If you are a Board member/Executive manager looking to hire a Security manager or you are a security manager looking to rise to the challenge, in addition to technical understanding of security, I would focus on getting/ developing the following skills.
• Great communicator and story teller: Only a great communicator can influence effectively at the board and executive level as well end users from various business units with varied amounts of technical knowledge.
• High Emotional Intelligence: A highly developed emotional intelligence is needed in order to foster enduring internal relationships with peers, business unit leaders, and technical staff. EI is a critical trait as it will influence collaboration, teamwork, crisis management, and more.

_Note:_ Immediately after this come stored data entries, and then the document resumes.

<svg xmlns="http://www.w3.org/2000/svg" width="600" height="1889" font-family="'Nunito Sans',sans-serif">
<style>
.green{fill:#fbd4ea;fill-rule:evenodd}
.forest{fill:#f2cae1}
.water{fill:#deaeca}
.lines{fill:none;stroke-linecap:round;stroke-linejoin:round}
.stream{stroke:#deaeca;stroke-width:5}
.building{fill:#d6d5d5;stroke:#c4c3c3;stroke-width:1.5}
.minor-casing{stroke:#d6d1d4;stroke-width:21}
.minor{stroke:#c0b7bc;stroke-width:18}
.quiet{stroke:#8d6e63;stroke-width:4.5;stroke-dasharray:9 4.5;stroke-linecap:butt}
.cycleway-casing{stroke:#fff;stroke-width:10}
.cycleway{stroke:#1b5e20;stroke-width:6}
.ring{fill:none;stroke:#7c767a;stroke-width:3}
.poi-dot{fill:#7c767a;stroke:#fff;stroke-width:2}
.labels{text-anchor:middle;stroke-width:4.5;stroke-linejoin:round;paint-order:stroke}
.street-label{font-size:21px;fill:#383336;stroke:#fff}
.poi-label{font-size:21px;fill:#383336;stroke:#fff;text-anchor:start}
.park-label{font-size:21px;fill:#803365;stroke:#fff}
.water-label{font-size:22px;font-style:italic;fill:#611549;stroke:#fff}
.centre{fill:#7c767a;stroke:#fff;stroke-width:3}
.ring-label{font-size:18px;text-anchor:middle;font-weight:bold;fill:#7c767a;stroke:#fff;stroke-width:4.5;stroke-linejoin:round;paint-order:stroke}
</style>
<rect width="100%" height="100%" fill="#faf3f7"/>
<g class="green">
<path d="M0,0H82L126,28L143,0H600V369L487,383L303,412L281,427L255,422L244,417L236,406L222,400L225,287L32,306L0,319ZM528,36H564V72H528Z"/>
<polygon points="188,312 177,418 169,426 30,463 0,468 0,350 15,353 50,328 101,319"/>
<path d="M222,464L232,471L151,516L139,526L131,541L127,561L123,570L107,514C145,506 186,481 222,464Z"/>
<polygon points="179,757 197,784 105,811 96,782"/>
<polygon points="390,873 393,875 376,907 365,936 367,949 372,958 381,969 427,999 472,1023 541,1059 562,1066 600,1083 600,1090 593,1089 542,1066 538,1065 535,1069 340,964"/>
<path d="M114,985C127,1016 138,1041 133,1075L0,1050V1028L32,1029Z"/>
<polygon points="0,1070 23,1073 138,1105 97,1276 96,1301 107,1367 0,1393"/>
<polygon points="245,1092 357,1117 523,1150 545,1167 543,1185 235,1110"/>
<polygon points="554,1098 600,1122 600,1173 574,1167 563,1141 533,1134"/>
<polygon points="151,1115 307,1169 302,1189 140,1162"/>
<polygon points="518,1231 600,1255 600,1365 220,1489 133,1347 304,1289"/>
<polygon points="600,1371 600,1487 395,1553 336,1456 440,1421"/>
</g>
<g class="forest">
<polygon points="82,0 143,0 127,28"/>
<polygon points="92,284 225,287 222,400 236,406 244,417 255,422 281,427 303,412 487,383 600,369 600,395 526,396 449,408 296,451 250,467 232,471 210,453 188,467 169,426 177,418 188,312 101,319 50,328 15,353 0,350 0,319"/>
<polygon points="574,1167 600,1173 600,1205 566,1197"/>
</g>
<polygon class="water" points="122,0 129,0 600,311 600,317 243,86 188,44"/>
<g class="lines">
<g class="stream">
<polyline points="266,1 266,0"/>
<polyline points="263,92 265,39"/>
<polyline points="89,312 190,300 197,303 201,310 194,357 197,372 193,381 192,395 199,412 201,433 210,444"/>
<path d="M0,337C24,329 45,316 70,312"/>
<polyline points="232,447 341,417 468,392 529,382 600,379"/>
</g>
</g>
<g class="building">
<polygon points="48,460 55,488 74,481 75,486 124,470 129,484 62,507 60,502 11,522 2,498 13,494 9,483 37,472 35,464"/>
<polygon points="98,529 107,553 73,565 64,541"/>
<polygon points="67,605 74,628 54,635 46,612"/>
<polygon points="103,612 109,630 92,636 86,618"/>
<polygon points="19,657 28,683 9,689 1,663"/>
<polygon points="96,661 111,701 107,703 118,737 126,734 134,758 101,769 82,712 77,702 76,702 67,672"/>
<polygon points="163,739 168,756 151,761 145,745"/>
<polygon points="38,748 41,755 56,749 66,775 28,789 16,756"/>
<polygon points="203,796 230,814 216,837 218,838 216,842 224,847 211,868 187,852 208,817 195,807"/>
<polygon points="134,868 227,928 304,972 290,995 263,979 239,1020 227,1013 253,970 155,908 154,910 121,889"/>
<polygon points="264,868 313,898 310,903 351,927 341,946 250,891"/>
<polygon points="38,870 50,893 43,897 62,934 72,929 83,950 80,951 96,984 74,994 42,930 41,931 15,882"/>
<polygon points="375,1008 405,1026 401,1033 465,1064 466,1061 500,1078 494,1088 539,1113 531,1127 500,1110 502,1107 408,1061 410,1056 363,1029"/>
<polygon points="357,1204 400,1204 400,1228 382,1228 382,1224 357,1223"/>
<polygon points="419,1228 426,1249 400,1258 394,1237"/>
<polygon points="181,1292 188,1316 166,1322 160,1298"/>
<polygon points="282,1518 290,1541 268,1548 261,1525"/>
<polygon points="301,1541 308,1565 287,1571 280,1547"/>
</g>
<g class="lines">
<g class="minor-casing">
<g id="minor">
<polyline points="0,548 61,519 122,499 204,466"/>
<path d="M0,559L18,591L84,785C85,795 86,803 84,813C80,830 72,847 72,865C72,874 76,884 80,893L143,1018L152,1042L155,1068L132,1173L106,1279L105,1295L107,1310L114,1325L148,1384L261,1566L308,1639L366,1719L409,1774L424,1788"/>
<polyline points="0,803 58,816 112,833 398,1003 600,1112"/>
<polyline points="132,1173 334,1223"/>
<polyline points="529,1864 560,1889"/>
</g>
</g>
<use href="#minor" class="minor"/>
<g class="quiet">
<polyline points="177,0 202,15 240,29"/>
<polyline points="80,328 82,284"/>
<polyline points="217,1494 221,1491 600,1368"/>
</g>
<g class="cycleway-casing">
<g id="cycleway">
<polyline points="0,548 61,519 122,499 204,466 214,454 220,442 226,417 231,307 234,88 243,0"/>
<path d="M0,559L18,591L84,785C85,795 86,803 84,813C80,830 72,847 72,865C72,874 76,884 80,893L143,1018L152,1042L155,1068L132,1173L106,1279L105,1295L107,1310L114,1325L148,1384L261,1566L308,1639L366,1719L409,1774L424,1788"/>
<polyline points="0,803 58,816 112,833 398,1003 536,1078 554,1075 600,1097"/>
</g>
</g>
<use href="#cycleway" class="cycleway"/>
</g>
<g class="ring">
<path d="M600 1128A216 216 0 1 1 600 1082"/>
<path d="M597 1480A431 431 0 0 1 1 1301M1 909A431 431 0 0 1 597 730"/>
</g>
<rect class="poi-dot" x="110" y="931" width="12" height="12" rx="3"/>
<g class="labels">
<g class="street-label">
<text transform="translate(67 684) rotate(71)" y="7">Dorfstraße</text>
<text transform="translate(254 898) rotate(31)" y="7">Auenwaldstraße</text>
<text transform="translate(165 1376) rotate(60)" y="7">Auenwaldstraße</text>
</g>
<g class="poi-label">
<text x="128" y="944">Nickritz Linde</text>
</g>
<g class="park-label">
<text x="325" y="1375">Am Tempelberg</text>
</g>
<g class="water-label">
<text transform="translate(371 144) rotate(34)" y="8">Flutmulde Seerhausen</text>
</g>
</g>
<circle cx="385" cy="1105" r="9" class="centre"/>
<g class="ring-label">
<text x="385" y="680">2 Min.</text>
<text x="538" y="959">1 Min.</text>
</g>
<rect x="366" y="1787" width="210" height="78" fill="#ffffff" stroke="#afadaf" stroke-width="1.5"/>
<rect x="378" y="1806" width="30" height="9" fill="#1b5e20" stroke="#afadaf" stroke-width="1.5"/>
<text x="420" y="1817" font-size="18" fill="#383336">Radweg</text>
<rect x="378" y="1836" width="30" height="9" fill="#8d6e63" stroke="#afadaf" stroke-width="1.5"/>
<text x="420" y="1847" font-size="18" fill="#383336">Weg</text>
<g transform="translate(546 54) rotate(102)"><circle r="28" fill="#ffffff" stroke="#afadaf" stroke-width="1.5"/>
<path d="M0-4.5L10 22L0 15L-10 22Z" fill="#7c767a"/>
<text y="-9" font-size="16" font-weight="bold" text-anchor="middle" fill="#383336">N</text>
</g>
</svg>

• Big-picture thinking: “Being able to see the forest for the trees…..” A security manager usually comes from a technical background and technical engineers are very good at focussing on the minutiae which is necessary to solve technical problems. Security on the other hand is very much connected with being able to see the bigger picture and the context. Security leader needs to have a big-picture thinking to be successful.
• Business Acumen: A security leader has a very important part to play in business planning, strategic planning, and ensuring security and risk is built into all business processes. Most importantly the person needs to be able to frame security challenges into business opportunities, ultimately, security leader need to balance dollars with risk.
• Ability to lead cultural change: Organizational culture sets the tone, the framework, and the operational context for security to operate. Implementing a mature security posture has a lot to do with successfully leading culture change in an organization. Ultimately security leader must create a positive security culture.
• Personal integrity: For the security leader the foundation of success is built on how he/she can engender trust of various parts of the organisation in the security processes and security programs being put in place. Trust starts with the security leader and hence he/she must exhibit greatest of personal integrity in everything the person says and does.
• Execution- Ability to get things done: Security leader must be results oriented. At the end of the day, soft skills and communication and integrity and EI are all good, but the security manager must have the ability to execute and complete tasks and projects successfully. Security leader must find ways to say “yes” to internal stakeholders and make security an enabler and not a roadblock.
• Be a team builder: Good leaders build good teams. The security leader needs to be a “servant leader” and build a team of specialists with multi-dimensional skillsets and attracting the best talent to the organisation. Successful security program needs people with right mix of talent, technical skills and interpersonal skills working as a cohesive unit.